Основной закон истории получал разную трактовку у Т. Мальтуса и Дж. Вико, у Г. В. Ф. Гегеля и К. Маркса, у О. Шпенглера и П. Сорокина: как рост народонаселения или самопознание абсолютного разума, как усиление классовой борьбы или расцвет и увядание цивилизаций… Мне хотелось бы предложить свою интерпретацию основного закона истории – отставание человека от человечества. На протяжении веков возрастают диспропорции между развитием человеческой индивидуальности, ограниченной биологическим возрастом, и социально-технологическим развитием человечества, для которого пока не видно предела во времени. Увеличение возраста человечества не сопровождается столь же значительным увеличением индивидуальной продолжительности жизни. С каждым поколением на личность давит все более тяжелый груз знаний и впечатлений, которые были накоплены предыдущими веками и которых она не в состоянии усвоить. Развитие человечества – информационное, технологическое – непрерывно ускоряется по экспоненте. Та сумма знаний и то количество «новостей», которые накапливались в течение всего XVI или XVII века, теперь поступают за одну неделю, то есть темп производства информации возрастает в тысячи раз, причем информация, накопленная всеми предыдущими временами, также непрерывно суммируется и обновляется. Получается, что человек начала третьего тысячелетия вынужден за свою жизнь воспринять в десятки тысяч раз больше информации, чем его предок всего лишь триста-четыреста лет назад.

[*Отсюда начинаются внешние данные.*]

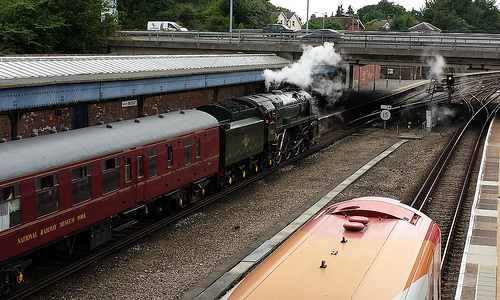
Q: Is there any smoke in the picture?
A: Yes, there is smoke.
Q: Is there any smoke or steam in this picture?
A: Yes, there is smoke.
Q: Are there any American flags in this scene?
A: No, there are no American flags.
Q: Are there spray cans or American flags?
A: No, there are no American flags or spray cans.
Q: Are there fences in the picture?
A: No, there are no fences.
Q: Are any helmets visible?
A: No, there are no helmets.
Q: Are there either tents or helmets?
A: No, there are no helmets or tents.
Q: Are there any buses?
A: No, there are no buses.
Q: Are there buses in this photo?
A: No, there are no buses.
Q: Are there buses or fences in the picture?
A: No, there are no buses or fences.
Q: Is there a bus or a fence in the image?
A: No, there are no buses or fences.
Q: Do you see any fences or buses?
A: No, there are no buses or fences.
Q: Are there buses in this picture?
A: No, there are no buses.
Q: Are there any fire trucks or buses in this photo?
A: No, there are no buses or fire trucks.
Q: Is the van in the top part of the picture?
A: Yes, the van is in the top of the image.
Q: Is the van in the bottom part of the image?
A: No, the van is in the top of the image.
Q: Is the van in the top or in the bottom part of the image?
A: The van is in the top of the image.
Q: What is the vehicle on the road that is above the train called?
A: The vehicle is a van.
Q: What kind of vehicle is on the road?
A: The vehicle is a van.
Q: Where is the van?
A: The van is on the road.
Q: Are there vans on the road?
A: Yes, there is a van on the road.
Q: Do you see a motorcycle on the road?
A: No, there is a van on the road.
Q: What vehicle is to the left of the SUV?
A: The vehicle is a van.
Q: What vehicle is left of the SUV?
A: The vehicle is a van.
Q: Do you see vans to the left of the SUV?
A: Yes, there is a van to the left of the SUV.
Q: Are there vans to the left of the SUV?
A: Yes, there is a van to the left of the SUV.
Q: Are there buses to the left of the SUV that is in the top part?
A: No, there is a van to the left of the SUV.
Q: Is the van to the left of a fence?
A: No, the van is to the left of the SUV.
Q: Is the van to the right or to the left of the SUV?
A: The van is to the left of the SUV.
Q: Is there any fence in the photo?
A: No, there are no fences.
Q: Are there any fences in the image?
A: No, there are no fences.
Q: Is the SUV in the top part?
A: Yes, the SUV is in the top of the image.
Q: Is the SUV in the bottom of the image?
A: No, the SUV is in the top of the image.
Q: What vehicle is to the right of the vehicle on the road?
A: The vehicle is a SUV.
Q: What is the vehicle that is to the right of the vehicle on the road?
A: The vehicle is a SUV.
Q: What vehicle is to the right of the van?
A: The vehicle is a SUV.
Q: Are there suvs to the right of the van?
A: Yes, there is a SUV to the right of the van.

Приведу несколько статистических данных об информационном взрыве рубежа XX–XXI веков.
Величайшие библиотеки мира удваивают свои фонды каждые четырнадцать лет, то есть они возрастают в 140 раз каждое столетие. В начале XIII века библиотека Сорбонны считалась самой большой в Европе: 1338 книг. Количество книг, издававшихся в Европе с XVI столетия, удваивалось каждые семь лет. Примерно с такой же скоростью возрастает глобальный объем научно-технической литературы в XX веке.

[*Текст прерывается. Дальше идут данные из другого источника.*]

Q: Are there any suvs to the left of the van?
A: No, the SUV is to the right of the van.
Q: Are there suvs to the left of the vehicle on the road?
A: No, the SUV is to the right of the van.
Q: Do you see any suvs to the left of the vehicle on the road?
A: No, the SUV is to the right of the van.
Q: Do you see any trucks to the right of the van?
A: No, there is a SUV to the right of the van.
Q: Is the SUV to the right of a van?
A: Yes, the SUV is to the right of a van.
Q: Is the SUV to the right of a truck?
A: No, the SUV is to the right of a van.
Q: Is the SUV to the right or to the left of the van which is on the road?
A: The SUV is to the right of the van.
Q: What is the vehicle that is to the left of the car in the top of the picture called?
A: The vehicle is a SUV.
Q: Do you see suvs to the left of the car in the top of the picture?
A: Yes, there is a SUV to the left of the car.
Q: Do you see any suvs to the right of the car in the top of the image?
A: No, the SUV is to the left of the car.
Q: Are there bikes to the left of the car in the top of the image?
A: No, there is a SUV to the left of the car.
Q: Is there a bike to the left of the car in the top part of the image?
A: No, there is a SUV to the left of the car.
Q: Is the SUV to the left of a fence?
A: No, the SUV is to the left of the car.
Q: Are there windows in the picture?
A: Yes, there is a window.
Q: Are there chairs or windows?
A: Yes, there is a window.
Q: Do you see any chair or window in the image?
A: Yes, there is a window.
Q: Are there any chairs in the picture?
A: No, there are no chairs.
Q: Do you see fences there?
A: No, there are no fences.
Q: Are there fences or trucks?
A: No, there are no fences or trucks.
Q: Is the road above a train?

За тридцать лет (1960–1980-е) было произведено больше информации, чем за предыдущие пять тысяч лет. За два года (2014–2015) было произведено больше информации, чем за всю историю человечества.
90 процентов тех данных, которыми мы распоряжаемся сегодня (или они распоряжаются нами?), созданы за последние два года.
Средний гражданин США за день воспринимает 100 500 слов, будь то электронная почта, сообщения в социальных сетях, поисковые сайты или другая цифровая информация, что соответствует книге объемом 200–300 страниц.
Представим себе стопку книг от Земли до Солнца. Уже в 2014 году объем информации в мире достиг 5 зеттабайт – это эквивалент 4500 таких стопок.
Все слова, когда-либо произнесенные людьми, составляют 5 эксабайт (эксабайт – миллион терабайт). В одном зеттабайте – 1024 эксабайта.
Oбщая сумма мировых данных с 33 зеттабайт в 2019 году вырастет до 175 к 2025 году при совокупном ежегодном приросте в 61 процент.
Число синаптических операций в секунду в человеческом мозгу находится в диапазоне от 10 ^ 15 до 10 ^ 17. Уже в 2007 году компьютеры общего назначения могли выполнять более 10 ^ 18 операций в секунду.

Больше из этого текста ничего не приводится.